==== Given passage
<Form> and Arabic input problems

<Form> and Arabic input problems

am 11.09.2007 08:44:37 von shror

Hi every body,

I need some help regarding my

,
I have a website in English & my customer asked me to make another
copy of the website in Arabic language and I have an email Form
posting to a php script for sending the form entries to his email but
when I was testing the Arabic side the wasn't sent correctly
when I entered Arabic text.
What I got was nothing except Unicode letters like this:
بامب

but all the text in my pages is viewable very good so please tell me
whats the problem and how to solve it

Thanks for your help in advance

shror

Re: <Form> and Arabic input problems

am 11.09.2007 11:47:34 von jkorpela

Scripsit shror:

> when I was testing the Arabic side the wasn't sent correctly
> when I entered Arabic text.
========
▶ The request
In the forum thread about Arabic form input, what did the customer ask shror to make? The data records come from a separate source and are not part of the forum thread.
==== Items
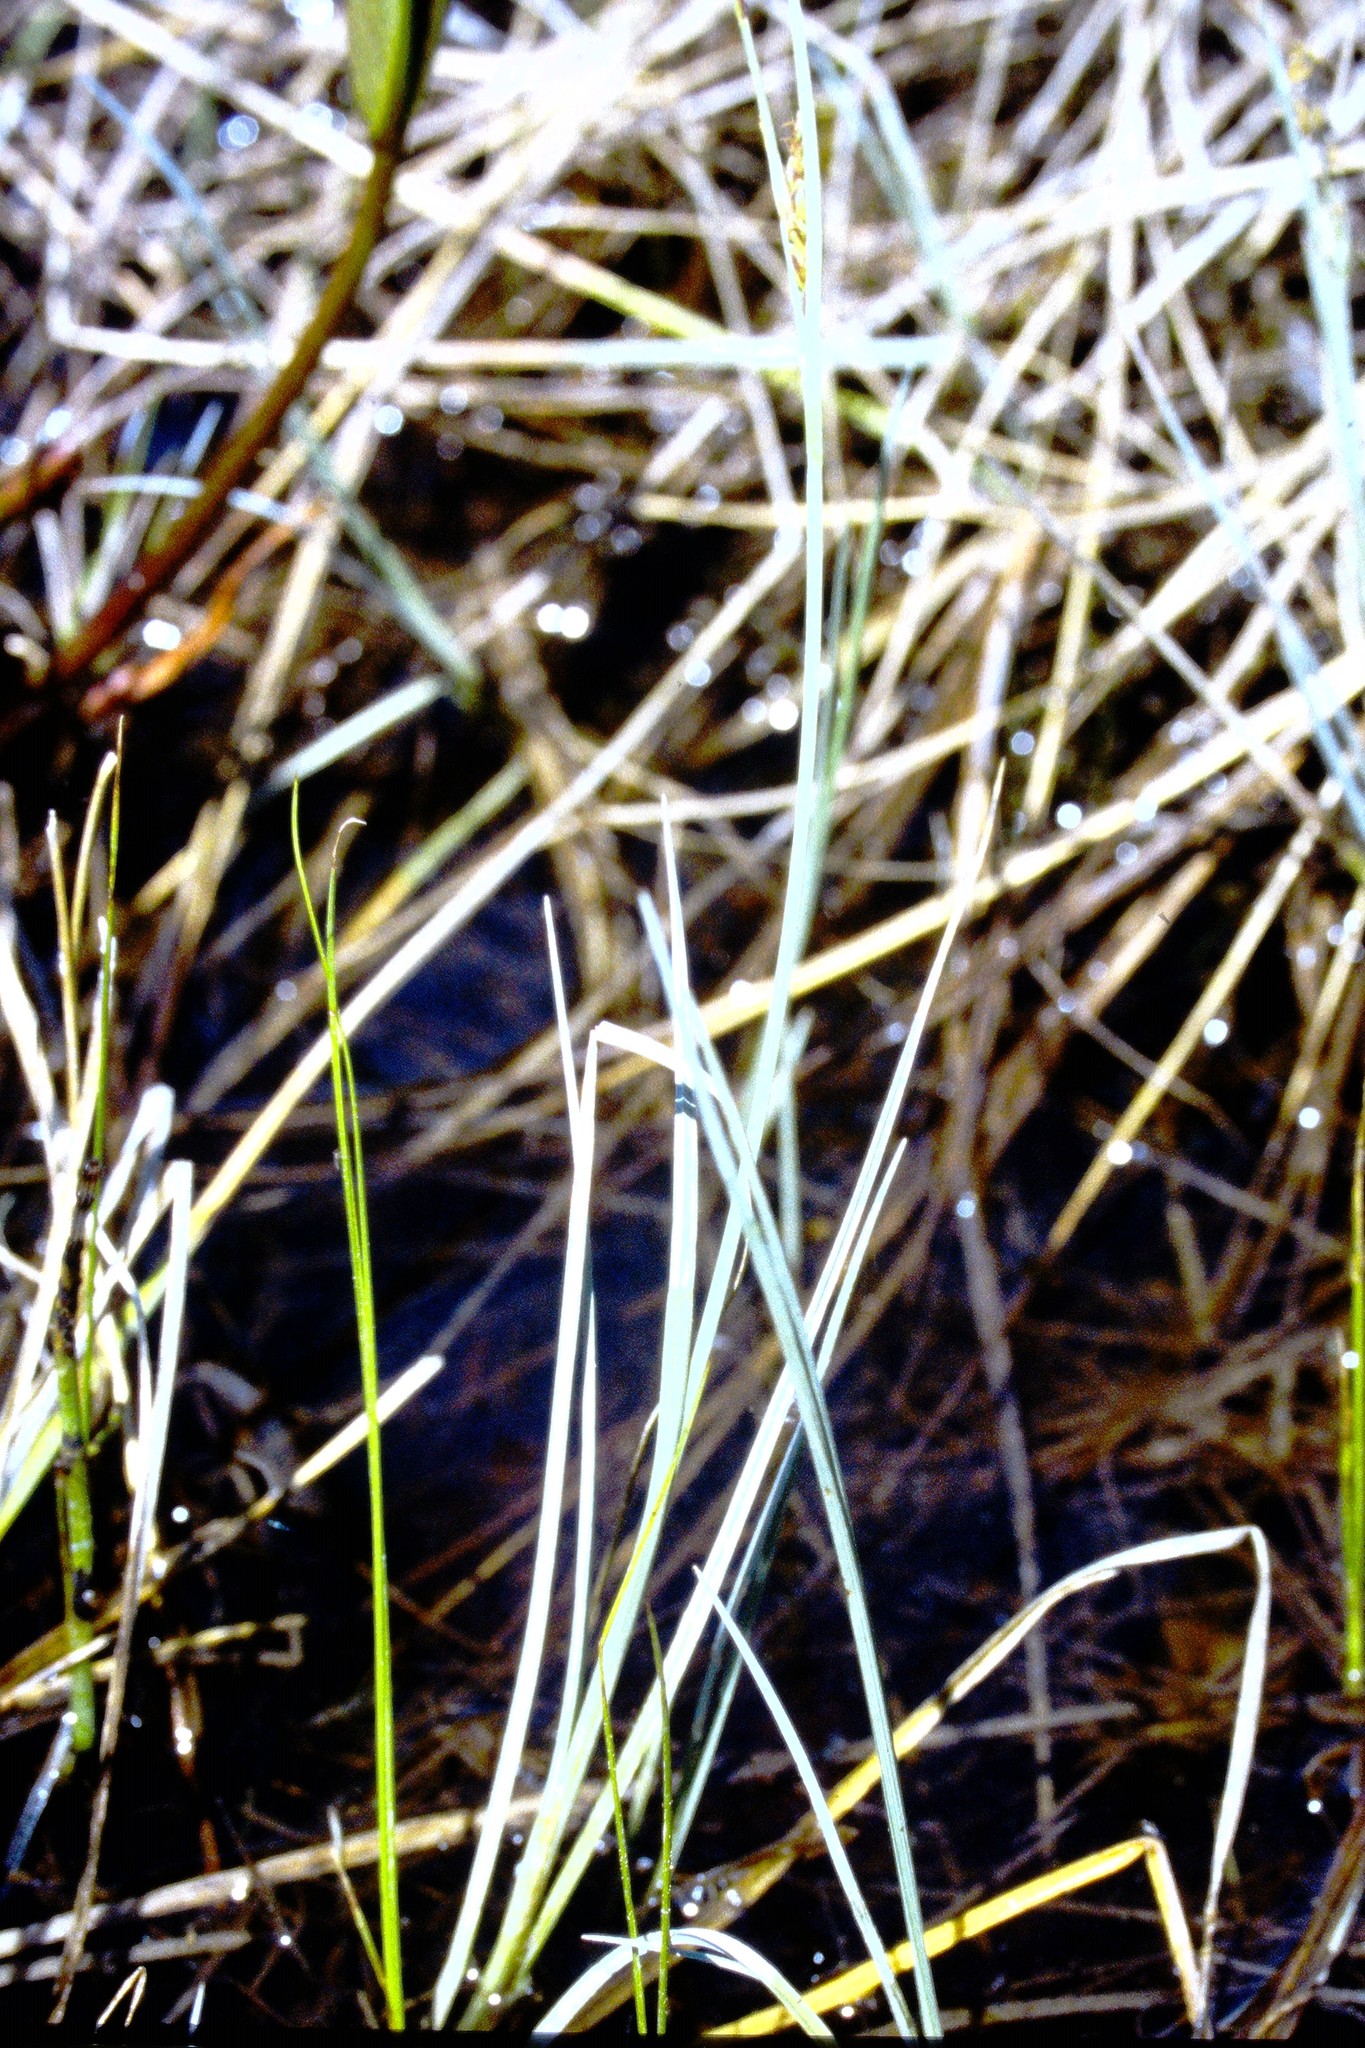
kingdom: Plantae
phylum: Tracheophyta
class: Liliopsida
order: Poales
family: Cyperaceae
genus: Carex
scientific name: Carex livida
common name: Livid sedge
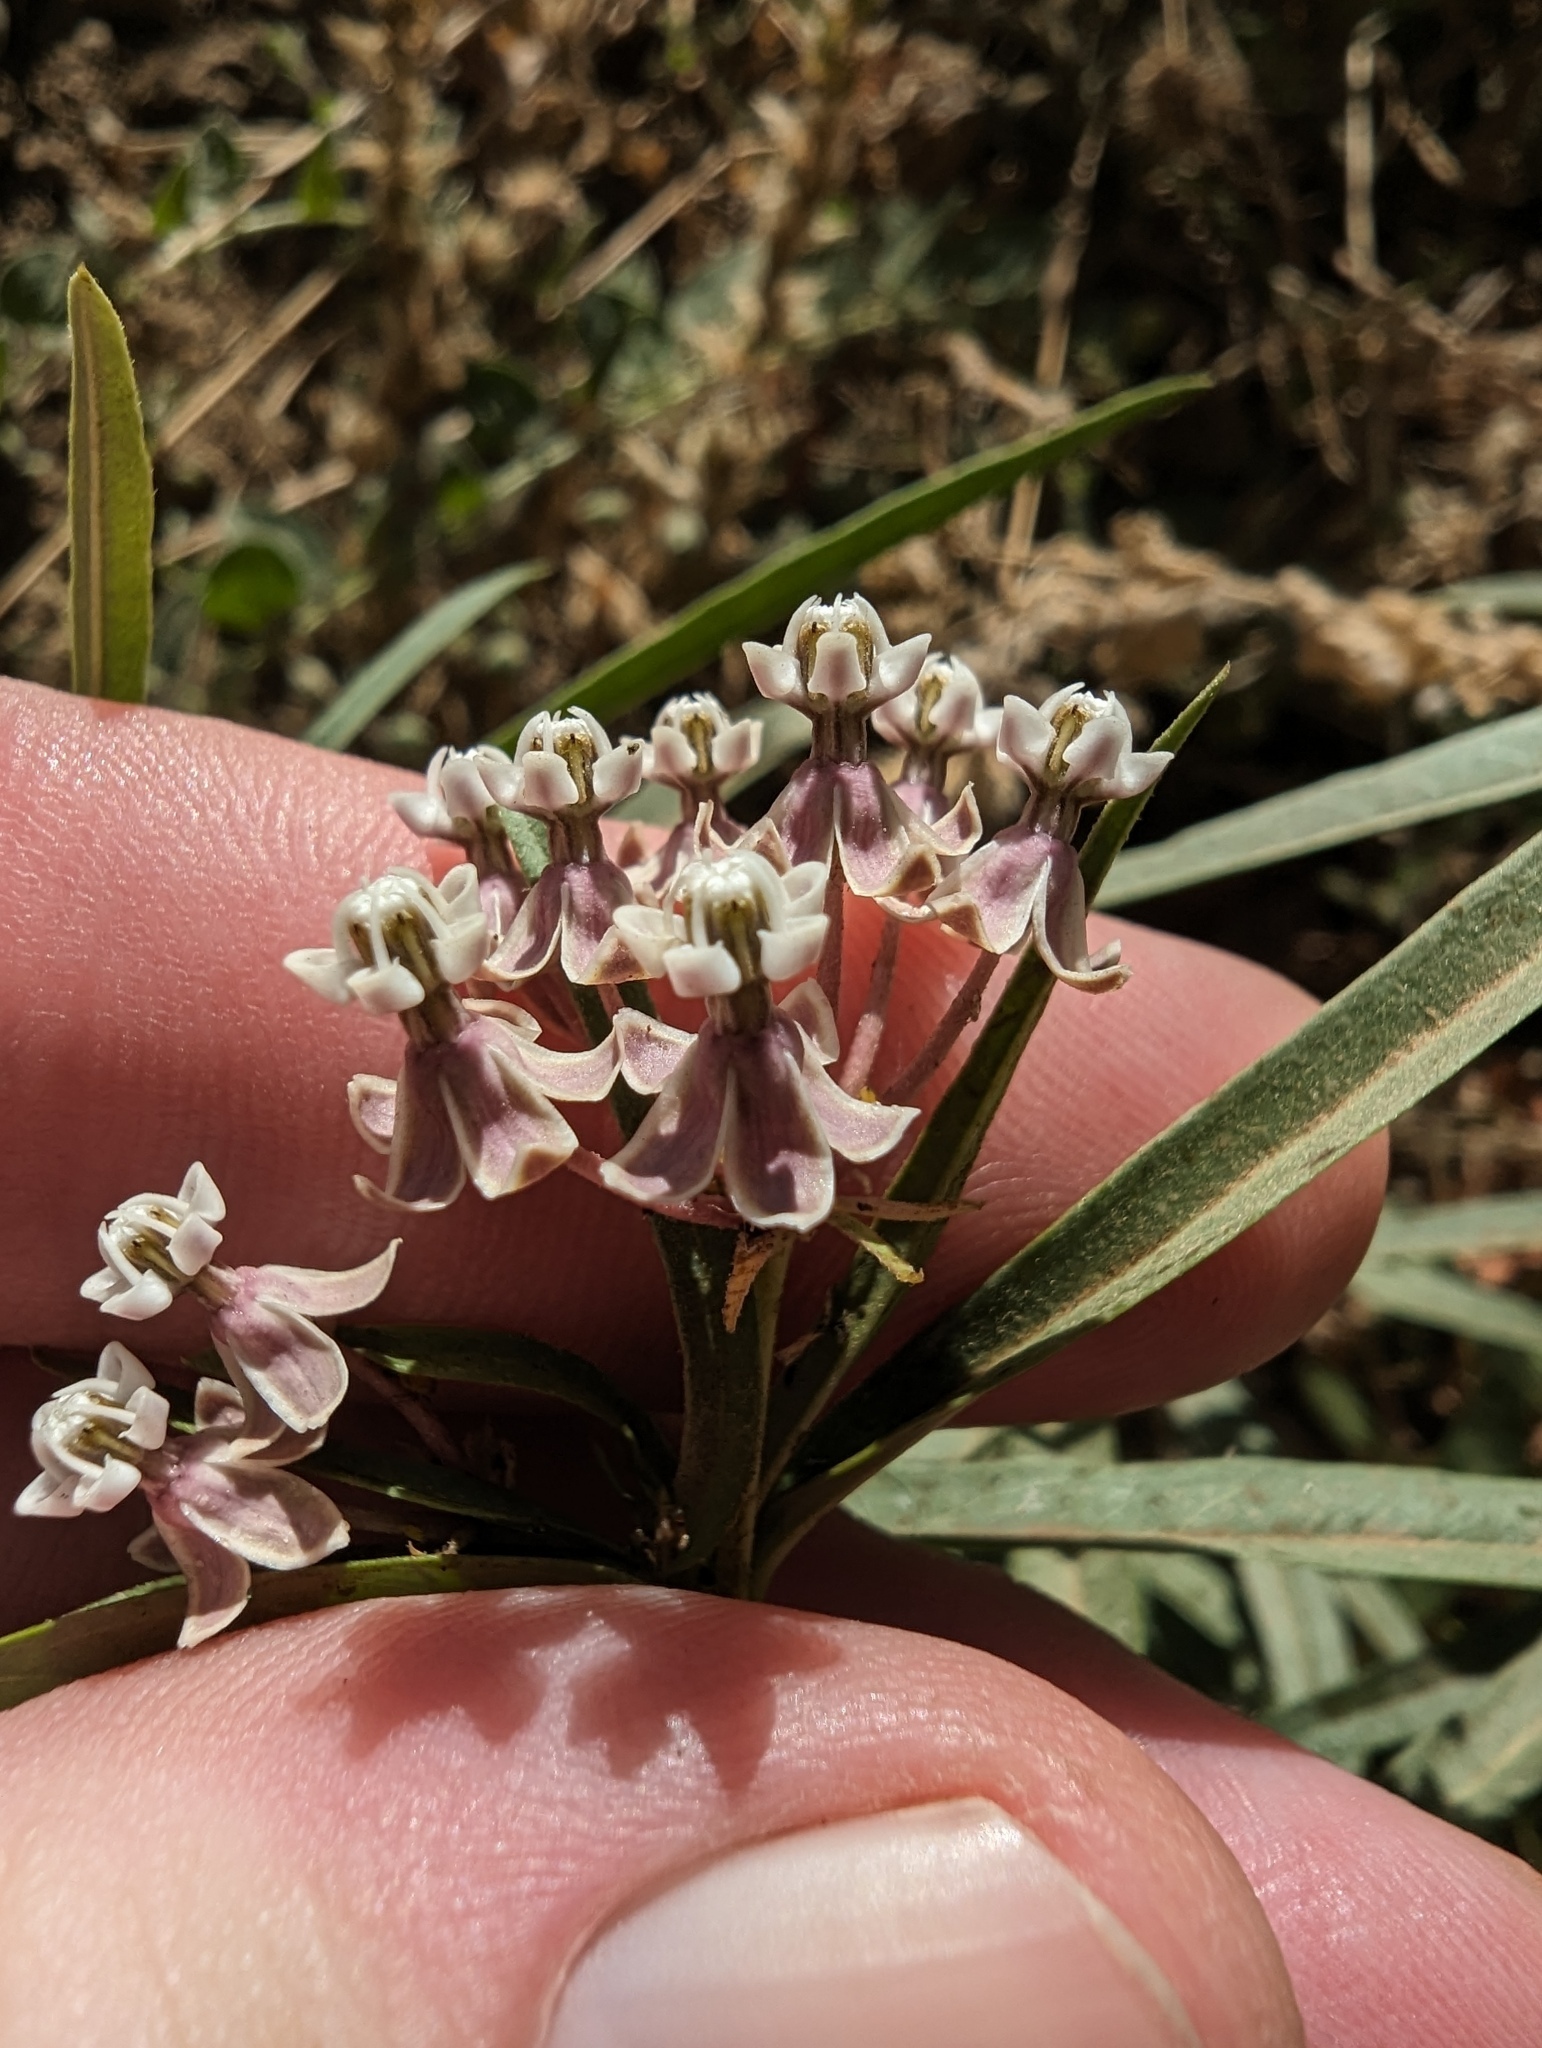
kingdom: Plantae
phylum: Tracheophyta
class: Magnoliopsida
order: Gentianales
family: Apocynaceae
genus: Asclepias
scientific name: Asclepias fascicularis
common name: Mexican milkweed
========
▶ Expected answer
Another copy of the English website in Arabic.